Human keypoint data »
·····

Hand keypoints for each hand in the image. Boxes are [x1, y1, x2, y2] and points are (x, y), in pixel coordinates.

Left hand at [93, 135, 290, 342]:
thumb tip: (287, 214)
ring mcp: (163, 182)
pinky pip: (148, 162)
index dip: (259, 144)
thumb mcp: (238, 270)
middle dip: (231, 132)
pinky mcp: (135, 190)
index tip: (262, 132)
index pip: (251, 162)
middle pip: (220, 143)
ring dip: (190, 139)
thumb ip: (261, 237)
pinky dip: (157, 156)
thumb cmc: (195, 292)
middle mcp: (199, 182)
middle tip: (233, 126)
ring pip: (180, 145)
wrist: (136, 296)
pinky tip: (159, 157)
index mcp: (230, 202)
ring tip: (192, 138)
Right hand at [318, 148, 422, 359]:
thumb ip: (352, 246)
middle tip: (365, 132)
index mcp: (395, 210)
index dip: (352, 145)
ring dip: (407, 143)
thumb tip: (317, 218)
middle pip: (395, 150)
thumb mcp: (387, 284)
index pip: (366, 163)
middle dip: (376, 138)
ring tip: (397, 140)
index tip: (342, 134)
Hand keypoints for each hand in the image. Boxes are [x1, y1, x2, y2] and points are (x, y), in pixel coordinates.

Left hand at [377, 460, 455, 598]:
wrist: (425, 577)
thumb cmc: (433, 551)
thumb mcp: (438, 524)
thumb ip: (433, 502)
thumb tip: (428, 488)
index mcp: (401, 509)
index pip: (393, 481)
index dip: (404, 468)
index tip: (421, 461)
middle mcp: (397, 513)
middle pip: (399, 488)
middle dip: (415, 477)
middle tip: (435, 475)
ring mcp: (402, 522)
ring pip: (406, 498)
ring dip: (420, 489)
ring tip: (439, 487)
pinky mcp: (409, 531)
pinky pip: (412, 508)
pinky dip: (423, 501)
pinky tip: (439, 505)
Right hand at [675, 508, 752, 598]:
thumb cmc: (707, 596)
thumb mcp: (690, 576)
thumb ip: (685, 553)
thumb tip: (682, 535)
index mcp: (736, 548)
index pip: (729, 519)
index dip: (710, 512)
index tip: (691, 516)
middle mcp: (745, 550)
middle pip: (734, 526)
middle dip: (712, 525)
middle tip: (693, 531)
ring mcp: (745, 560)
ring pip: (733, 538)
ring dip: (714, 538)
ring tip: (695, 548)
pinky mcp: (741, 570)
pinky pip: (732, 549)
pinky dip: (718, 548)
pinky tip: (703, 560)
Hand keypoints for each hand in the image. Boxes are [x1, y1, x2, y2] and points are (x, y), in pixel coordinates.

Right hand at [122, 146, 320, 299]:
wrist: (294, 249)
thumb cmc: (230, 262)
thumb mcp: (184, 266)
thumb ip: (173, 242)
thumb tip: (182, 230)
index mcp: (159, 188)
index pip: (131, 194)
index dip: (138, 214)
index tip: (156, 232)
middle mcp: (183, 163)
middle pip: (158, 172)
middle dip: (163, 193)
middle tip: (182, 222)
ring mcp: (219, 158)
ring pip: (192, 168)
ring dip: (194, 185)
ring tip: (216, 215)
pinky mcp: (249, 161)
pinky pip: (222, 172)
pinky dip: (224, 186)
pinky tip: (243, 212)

·····

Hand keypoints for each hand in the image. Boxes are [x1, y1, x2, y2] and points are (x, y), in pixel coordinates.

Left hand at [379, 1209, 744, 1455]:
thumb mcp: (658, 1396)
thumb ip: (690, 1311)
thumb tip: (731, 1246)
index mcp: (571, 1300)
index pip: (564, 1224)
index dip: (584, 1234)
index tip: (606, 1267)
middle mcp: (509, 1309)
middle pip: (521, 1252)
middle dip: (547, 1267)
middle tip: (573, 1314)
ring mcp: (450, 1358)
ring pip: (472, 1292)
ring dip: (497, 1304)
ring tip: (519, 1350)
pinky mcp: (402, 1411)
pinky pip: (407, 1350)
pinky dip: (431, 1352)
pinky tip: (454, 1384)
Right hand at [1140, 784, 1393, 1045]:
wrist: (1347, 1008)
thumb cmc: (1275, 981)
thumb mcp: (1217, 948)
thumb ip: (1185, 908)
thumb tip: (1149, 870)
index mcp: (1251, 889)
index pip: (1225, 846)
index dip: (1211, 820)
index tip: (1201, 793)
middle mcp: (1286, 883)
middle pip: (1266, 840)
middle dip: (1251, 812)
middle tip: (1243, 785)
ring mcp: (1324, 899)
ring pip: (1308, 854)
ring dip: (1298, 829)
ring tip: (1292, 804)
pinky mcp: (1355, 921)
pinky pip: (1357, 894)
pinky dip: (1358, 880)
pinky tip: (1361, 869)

·····

Scan the records above for the word "Left". Show each line in which it appears.

Left hand at [93, 135, 290, 342]:
Left hand at [377, 460, 455, 598]:
Left hand at [379, 1209, 744, 1455]:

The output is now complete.